*** Begin section ***
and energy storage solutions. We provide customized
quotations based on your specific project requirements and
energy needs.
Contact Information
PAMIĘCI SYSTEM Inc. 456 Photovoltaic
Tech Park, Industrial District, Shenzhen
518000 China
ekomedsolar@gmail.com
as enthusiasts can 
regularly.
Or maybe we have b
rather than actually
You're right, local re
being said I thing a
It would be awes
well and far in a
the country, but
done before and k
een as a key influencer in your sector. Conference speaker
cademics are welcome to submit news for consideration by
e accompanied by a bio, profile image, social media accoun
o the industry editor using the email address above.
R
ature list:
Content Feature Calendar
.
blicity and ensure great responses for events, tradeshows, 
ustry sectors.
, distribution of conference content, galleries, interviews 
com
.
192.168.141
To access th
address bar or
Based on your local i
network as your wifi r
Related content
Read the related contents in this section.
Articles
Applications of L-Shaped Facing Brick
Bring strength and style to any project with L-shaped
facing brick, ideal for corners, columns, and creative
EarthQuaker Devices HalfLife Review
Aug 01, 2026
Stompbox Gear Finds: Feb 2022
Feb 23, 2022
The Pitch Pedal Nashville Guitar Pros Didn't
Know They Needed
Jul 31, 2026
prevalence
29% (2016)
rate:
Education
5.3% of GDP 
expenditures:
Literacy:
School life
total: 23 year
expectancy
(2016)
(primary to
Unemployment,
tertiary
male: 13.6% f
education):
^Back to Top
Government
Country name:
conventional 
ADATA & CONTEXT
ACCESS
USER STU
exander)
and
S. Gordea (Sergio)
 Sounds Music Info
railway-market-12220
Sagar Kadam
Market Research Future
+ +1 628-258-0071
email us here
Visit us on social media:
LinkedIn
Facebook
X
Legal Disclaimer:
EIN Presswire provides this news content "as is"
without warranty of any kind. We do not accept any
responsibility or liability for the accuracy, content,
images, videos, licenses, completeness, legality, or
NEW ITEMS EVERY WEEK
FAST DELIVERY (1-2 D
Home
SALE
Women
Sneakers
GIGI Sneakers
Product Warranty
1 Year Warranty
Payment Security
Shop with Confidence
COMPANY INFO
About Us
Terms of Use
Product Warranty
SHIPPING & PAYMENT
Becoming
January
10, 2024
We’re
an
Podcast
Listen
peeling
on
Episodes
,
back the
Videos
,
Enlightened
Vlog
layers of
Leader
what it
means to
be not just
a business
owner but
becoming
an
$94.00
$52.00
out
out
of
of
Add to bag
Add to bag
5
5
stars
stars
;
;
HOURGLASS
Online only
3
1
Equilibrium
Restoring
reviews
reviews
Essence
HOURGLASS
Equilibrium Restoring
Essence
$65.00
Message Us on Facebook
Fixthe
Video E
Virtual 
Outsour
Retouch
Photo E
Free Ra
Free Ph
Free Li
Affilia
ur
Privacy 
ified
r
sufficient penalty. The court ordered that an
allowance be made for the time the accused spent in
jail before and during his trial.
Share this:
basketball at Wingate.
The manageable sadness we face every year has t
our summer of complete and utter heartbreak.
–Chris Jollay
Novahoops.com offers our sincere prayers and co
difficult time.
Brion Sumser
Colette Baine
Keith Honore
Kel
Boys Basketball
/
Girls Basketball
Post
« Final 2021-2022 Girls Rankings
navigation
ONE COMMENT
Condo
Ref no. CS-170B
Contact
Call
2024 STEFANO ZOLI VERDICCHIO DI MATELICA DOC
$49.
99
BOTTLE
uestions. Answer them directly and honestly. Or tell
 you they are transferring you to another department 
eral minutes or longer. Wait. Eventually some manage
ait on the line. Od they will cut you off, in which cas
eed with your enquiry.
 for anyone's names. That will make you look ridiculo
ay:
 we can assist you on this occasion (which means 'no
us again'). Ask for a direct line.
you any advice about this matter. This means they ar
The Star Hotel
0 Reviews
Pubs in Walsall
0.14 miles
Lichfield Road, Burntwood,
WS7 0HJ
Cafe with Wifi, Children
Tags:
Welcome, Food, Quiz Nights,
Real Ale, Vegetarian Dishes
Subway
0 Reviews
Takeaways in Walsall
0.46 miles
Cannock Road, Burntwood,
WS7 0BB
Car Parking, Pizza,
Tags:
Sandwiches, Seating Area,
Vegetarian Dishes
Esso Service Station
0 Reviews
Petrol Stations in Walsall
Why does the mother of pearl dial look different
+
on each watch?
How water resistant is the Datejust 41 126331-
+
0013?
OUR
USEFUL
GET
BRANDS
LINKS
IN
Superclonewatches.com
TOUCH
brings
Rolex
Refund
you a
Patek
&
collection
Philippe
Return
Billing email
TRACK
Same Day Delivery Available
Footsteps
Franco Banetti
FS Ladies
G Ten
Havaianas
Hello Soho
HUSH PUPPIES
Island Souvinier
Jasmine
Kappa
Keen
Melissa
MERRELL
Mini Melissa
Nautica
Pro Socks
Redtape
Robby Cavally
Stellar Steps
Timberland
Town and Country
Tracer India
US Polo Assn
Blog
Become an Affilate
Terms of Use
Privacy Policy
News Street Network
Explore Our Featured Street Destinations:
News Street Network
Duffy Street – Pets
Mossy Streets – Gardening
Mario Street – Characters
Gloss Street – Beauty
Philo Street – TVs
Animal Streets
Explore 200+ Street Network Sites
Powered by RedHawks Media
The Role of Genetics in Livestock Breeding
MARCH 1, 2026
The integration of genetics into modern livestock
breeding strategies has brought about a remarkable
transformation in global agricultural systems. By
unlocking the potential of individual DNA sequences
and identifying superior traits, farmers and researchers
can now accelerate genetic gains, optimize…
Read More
*** End section ***
Take every line of the material that contains the word "Read", and copy it.

* [EXPECTED OUTPUT]:
Read the related contents in this section.
Read More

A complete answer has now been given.